Locate each line in the records that contains the string "BANGLADESH", and copy all of those lines.

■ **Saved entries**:
****
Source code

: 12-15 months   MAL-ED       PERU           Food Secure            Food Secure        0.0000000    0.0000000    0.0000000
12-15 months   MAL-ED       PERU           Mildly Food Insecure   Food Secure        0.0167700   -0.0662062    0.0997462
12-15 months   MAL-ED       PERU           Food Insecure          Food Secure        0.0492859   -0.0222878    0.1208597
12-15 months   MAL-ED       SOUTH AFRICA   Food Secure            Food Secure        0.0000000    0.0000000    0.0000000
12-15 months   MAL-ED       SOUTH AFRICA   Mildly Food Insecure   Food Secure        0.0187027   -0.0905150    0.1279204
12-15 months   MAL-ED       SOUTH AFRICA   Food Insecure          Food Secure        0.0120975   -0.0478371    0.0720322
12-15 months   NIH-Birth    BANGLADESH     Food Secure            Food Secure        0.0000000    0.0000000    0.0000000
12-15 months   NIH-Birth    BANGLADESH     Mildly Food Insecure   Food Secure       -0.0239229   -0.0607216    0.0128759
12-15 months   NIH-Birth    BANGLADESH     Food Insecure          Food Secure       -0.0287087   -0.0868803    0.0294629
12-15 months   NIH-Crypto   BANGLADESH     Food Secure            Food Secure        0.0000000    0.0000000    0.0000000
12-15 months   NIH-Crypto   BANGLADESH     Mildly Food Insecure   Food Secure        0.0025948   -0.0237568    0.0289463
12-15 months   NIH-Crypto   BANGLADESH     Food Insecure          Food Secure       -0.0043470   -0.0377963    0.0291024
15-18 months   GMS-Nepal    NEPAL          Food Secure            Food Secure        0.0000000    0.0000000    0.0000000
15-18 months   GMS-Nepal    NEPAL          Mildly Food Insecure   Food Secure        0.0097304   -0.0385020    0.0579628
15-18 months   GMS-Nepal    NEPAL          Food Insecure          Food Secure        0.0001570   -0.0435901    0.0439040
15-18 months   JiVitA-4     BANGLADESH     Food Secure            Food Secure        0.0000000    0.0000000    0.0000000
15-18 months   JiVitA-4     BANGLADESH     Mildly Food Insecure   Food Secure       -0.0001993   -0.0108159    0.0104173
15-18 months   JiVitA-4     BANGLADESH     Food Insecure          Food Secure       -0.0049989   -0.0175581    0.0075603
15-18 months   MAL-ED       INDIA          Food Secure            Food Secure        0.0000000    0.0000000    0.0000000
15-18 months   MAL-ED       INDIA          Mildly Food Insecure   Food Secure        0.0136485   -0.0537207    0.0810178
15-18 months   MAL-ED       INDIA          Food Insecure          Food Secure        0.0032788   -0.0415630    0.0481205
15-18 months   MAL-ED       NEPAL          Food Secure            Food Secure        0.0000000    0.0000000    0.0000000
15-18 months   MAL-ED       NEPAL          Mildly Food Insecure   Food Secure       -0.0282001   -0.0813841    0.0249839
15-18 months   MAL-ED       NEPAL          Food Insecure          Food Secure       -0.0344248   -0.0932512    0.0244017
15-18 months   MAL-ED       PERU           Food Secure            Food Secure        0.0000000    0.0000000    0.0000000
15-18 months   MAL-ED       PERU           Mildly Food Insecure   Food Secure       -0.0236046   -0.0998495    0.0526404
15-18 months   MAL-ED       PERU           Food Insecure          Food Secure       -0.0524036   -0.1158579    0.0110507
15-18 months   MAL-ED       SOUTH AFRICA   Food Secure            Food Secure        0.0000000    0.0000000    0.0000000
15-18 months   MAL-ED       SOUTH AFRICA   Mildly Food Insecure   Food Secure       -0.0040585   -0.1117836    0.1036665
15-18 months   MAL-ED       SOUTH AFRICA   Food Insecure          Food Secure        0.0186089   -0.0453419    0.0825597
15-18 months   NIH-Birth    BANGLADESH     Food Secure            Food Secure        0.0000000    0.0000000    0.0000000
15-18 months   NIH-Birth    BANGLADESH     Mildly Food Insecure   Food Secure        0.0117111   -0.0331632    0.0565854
****
■ **EXERCISE OUTPUT**:
12-15 months   NIH-Birth    BANGLADESH     Food Secure            Food Secure        0.0000000    0.0000000    0.0000000
12-15 months   NIH-Birth    BANGLADESH     Mildly Food Insecure   Food Secure       -0.0239229   -0.0607216    0.0128759
12-15 months   NIH-Birth    BANGLADESH     Food Insecure          Food Secure       -0.0287087   -0.0868803    0.0294629
12-15 months   NIH-Crypto   BANGLADESH     Food Secure            Food Secure        0.0000000    0.0000000    0.0000000
12-15 months   NIH-Crypto   BANGLADESH     Mildly Food Insecure   Food Secure        0.0025948   -0.0237568    0.0289463
12-15 months   NIH-Crypto   BANGLADESH     Food Insecure          Food Secure       -0.0043470   -0.0377963    0.0291024
15-18 months   JiVitA-4     BANGLADESH     Food Secure            Food Secure        0.0000000    0.0000000    0.0000000
15-18 months   JiVitA-4     BANGLADESH     Mildly Food Insecure   Food Secure       -0.0001993   -0.0108159    0.0104173
15-18 months   JiVitA-4     BANGLADESH     Food Insecure          Food Secure       -0.0049989   -0.0175581    0.0075603
15-18 months   NIH-Birth    BANGLADESH     Food Secure            Food Secure        0.0000000    0.0000000    0.0000000
15-18 months   NIH-Birth    BANGLADESH     Mildly Food Insecure   Food Secure        0.0117111   -0.0331632    0.0565854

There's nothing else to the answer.